AutoscoRA has been in development for some time. Deimel gave a preliminary presentation on this at the 2020 Rheumatology Society Meeting. This new study includes more images and additional analysis to better define the system’s potential.
The researchers used a large archive of hand and foot X-rays taken from 769 rheumatoid arthritis patients seen at the Medical University of Vienna. Patients had a total of 3,437 office visits and more than 12,000 x-rays. Approximately 60% of the images were used for training, 20% for validation, and 20% as a “test set.” Comparative tests with autoscoRA and human readers were performed on this latter set.

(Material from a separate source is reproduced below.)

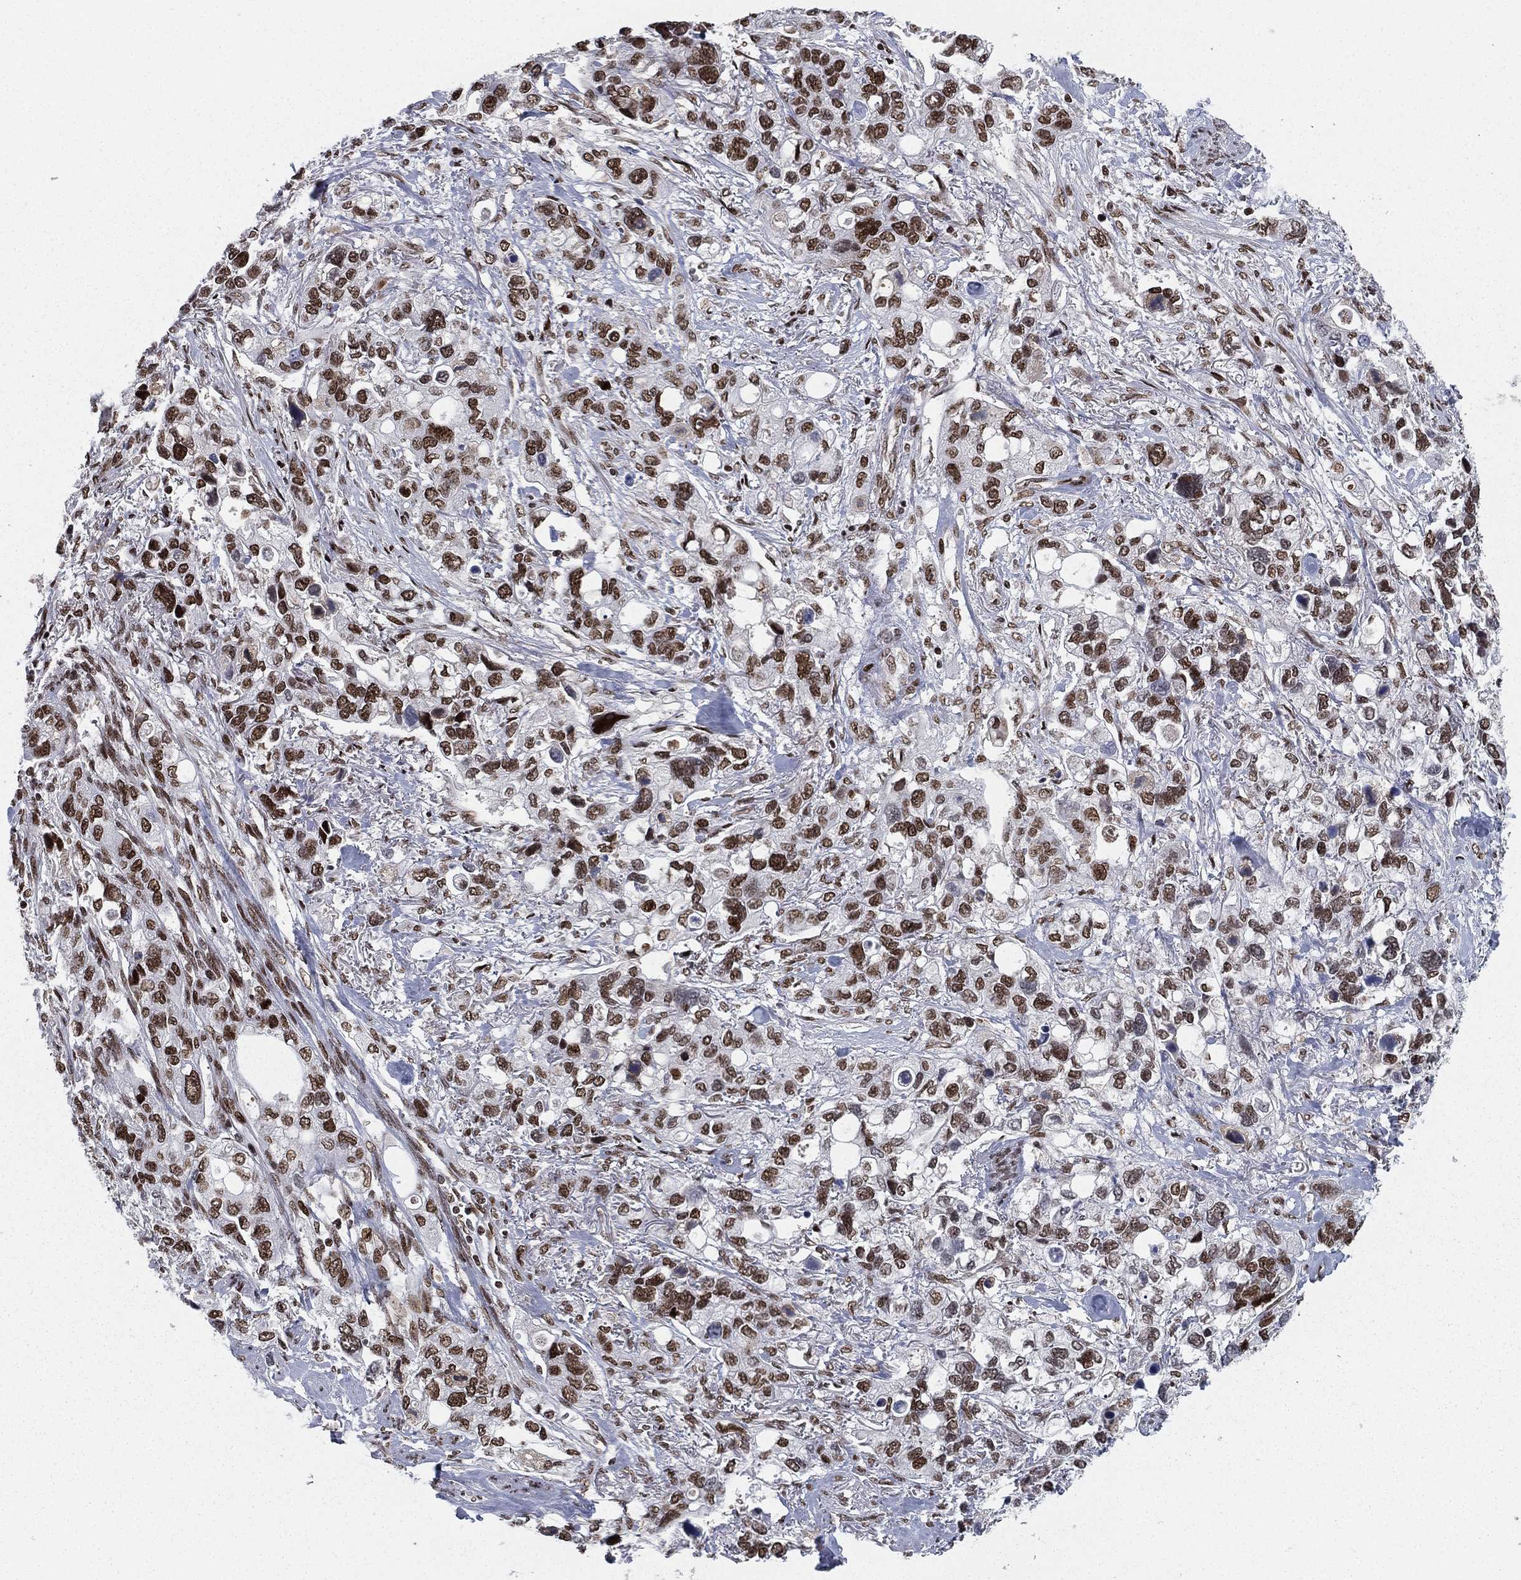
{"staining": {"intensity": "strong", "quantity": ">75%", "location": "nuclear"}, "tissue": "stomach cancer", "cell_type": "Tumor cells", "image_type": "cancer", "snomed": [{"axis": "morphology", "description": "Adenocarcinoma, NOS"}, {"axis": "topography", "description": "Stomach, upper"}], "caption": "Stomach adenocarcinoma stained with a protein marker exhibits strong staining in tumor cells.", "gene": "RTF1", "patient": {"sex": "female", "age": 81}}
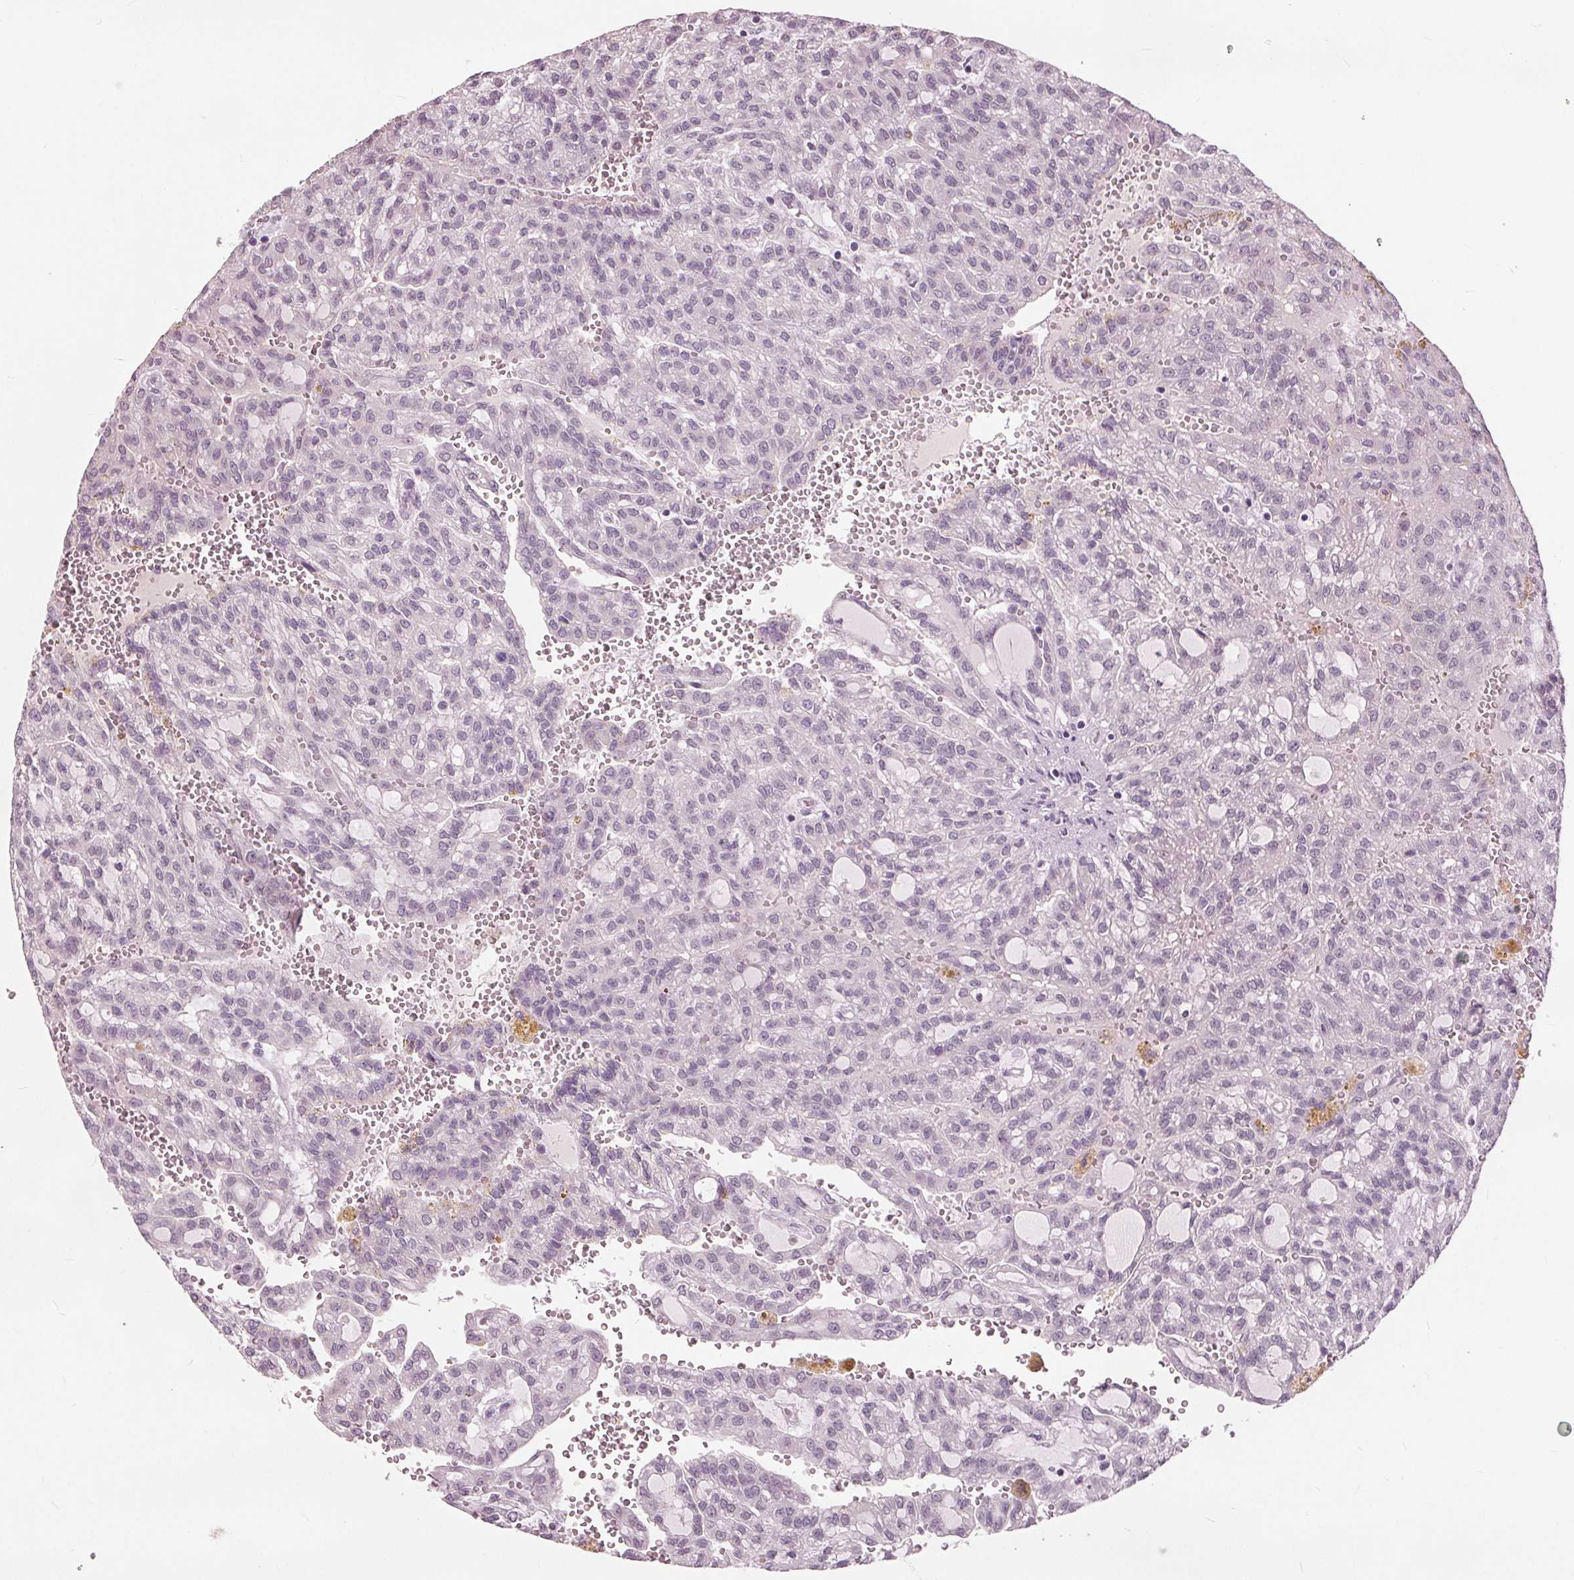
{"staining": {"intensity": "negative", "quantity": "none", "location": "none"}, "tissue": "renal cancer", "cell_type": "Tumor cells", "image_type": "cancer", "snomed": [{"axis": "morphology", "description": "Adenocarcinoma, NOS"}, {"axis": "topography", "description": "Kidney"}], "caption": "Image shows no protein staining in tumor cells of adenocarcinoma (renal) tissue.", "gene": "TKFC", "patient": {"sex": "male", "age": 63}}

In addition to scoring individual radiographs, this study also examined serial images from 54 patients from a total of 237 visits. This allowed us to examine how autoscoRA can quantify disease progression. Agreement with human readers averaged 70% across different progression definitions (i.e., degree of erosion and joint space score change over time). “Overall performance appears to be relatively stable across the cutoff range,” the researchers wrote.
Deimel et al. emphasized that before autoscoRA is considered for routine clinical use, additional “external validation” with images from other centers is needed, and more focus is needed on the system’s ability to assess progression over time. But in the meantime, the researchers suggested it could have near-term applications in clinical trials and in the analysis of large image collections such as registries and other observational patient cohorts.